EXERCISE DESCRIPTION.
The answer must be an exact copy of every entry, with no pictures in it.
START DATASET EXTRACT
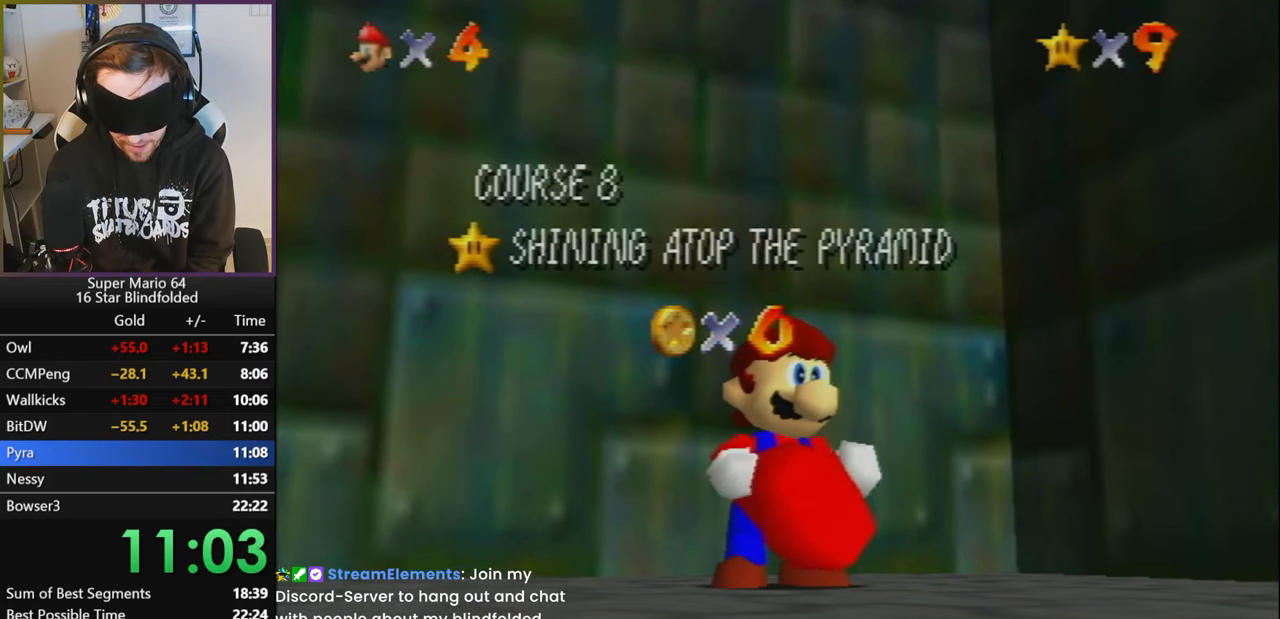
{"buttons": [], "left_stick": "center", "events": []}
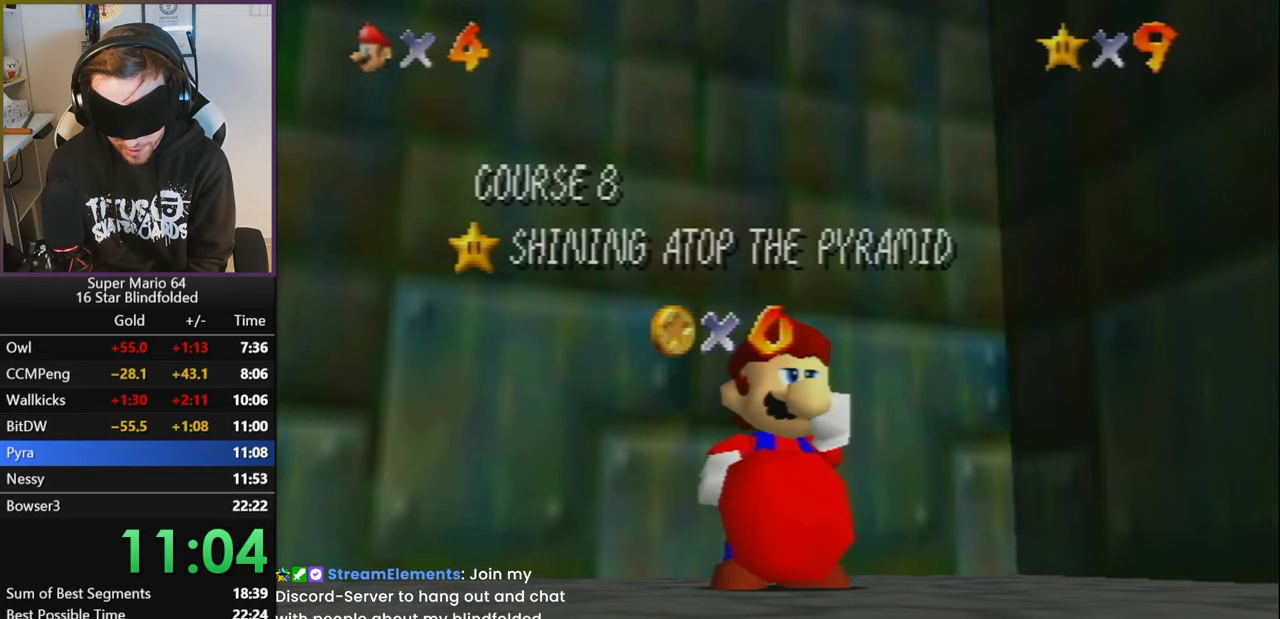
{"buttons": [], "left_stick": "center", "events": []}
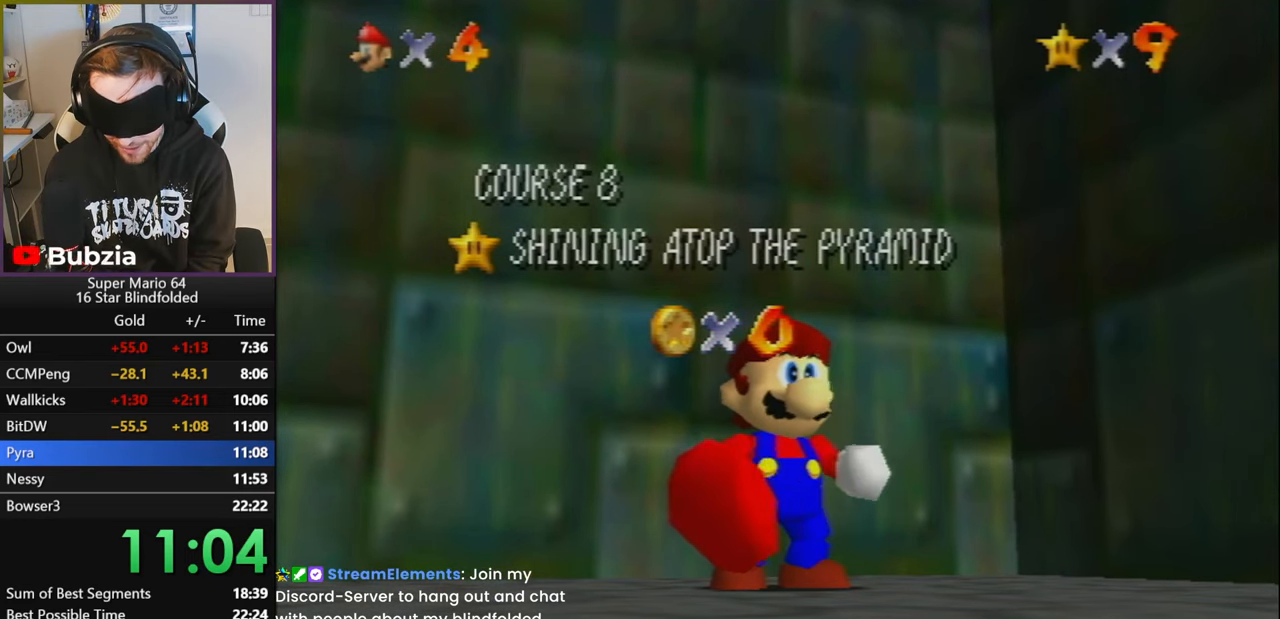
{"buttons": [], "left_stick": "center", "events": []}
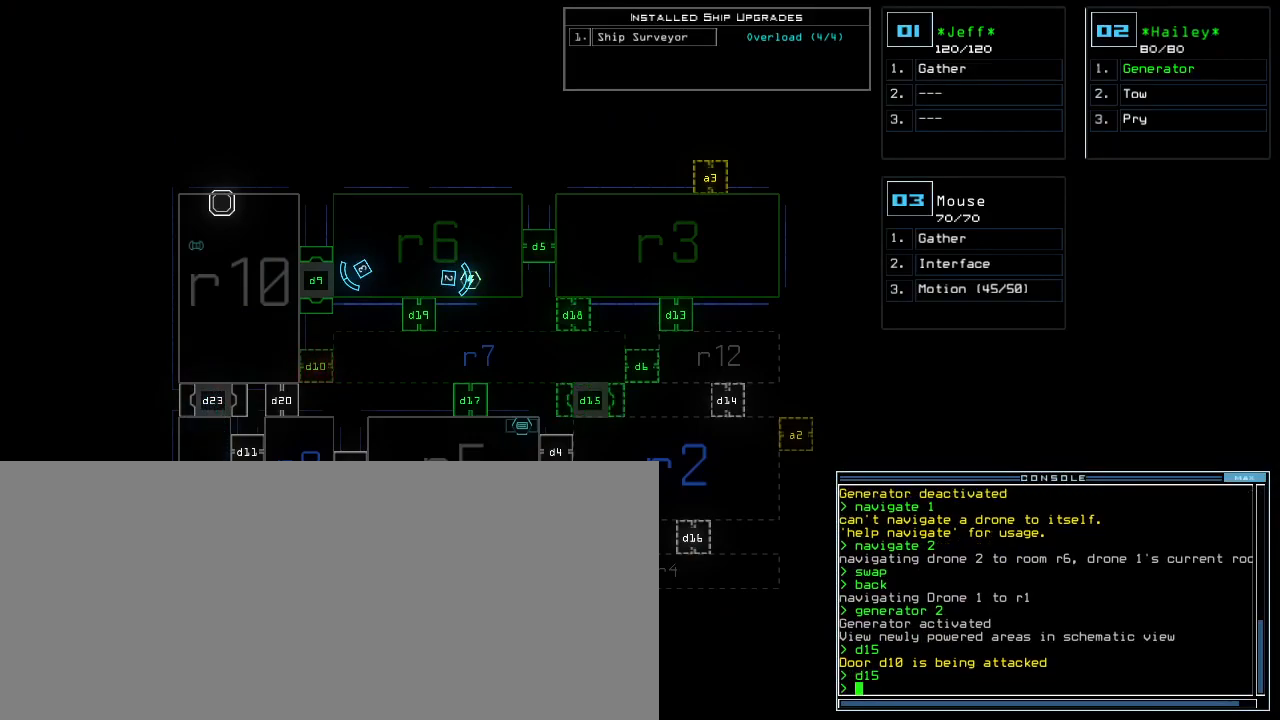
Gameplay with keyboard; each line is a JSON object with the keys held at the frame after it. "events" lists presses ("down") and releases ("up") of ".", "0", "1", "2", "3", "4", "5", "6", "7", "8", "9", "a", "b", "backspace", "c", "caps_lock", "comma", "ctrl_l", "ctrl_r", "d", "down", "e", "equals", "escape", "f8", "g", "h", "i", "j", "k", "l", "left", "m", "minus", "n", "o", "p", "q", "quote", "r", "return", "right", "s", "semicolon", "shift_l", "shift_r", "space", "t", "tab", "tilde", "u", "up", "v", "w", "x", "y" and "z" between this image and that frame as [ms after this image, input, new state], when the widget could be followed in between. No other keys are recorded. Mouse input is not recorded. Not read: other_keys.
{"keys": [], "events": []}
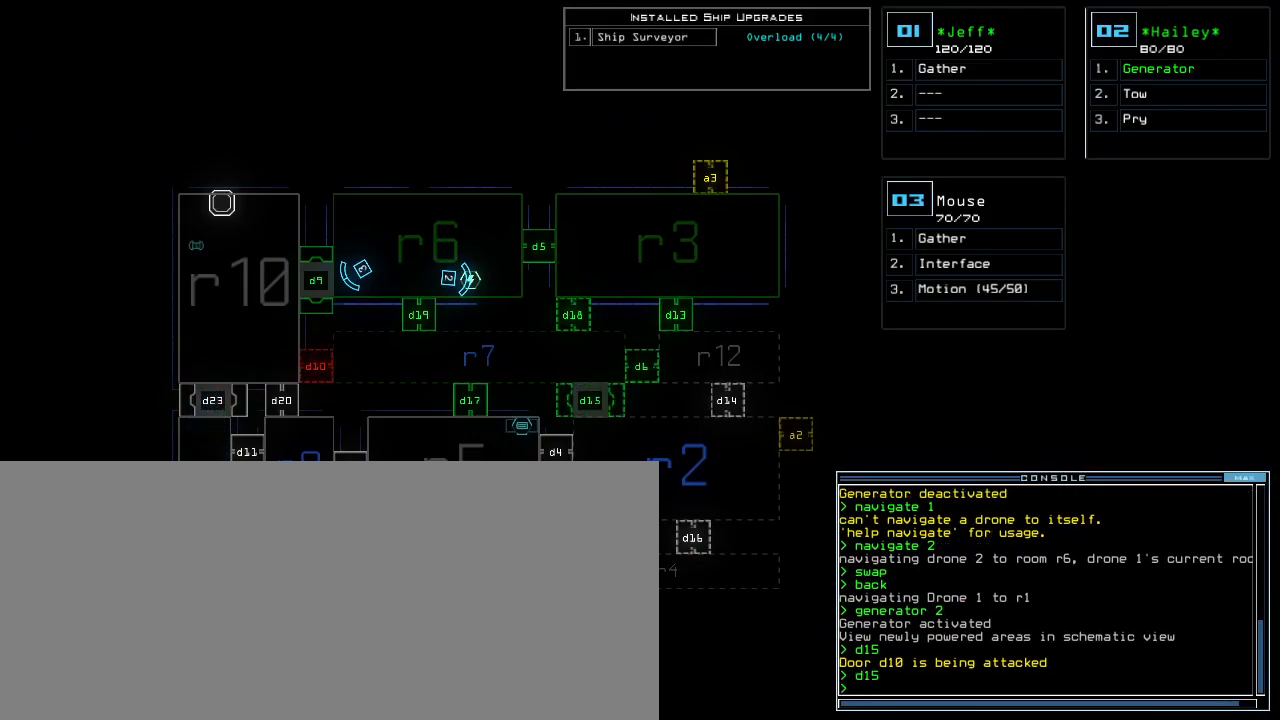
{"keys": [], "events": []}
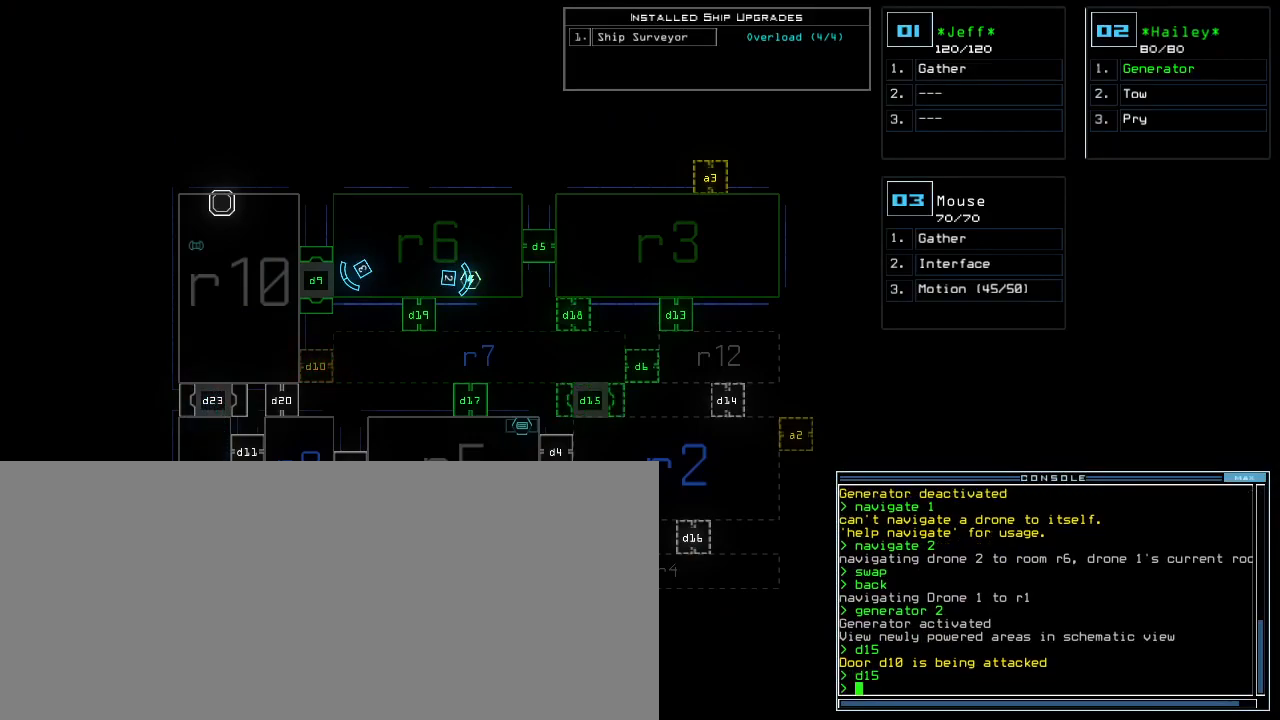
{"keys": [], "events": []}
END DATASET EXTRACT
EXERCISE RESPONSE.
{"buttons": [], "left_stick": "center", "events": []}
{"buttons": [], "left_stick": "center", "events": []}
{"buttons": [], "left_stick": "center", "events": []}
Gameplay with keyboard; each line is a JSON object with the keys held at the frame after it. "events" lists presses ("down") and releases ("up") of ".", "0", "1", "2", "3", "4", "5", "6", "7", "8", "9", "a", "b", "backspace", "c", "caps_lock", "comma", "ctrl_l", "ctrl_r", "d", "down", "e", "equals", "escape", "f8", "g", "h", "i", "j", "k", "l", "left", "m", "minus", "n", "o", "p", "q", "quote", "r", "return", "right", "s", "semicolon", "shift_l", "shift_r", "space", "t", "tab", "tilde", "u", "up", "v", "w", "x", "y" and "z" between this image and that frame as [ms after this image, input, new state], when the widget could be followed in between. No other keys are recorded. Mouse input is not recorded. Not read: other_keys.
{"keys": [], "events": []}
{"keys": [], "events": []}
{"keys": [], "events": []}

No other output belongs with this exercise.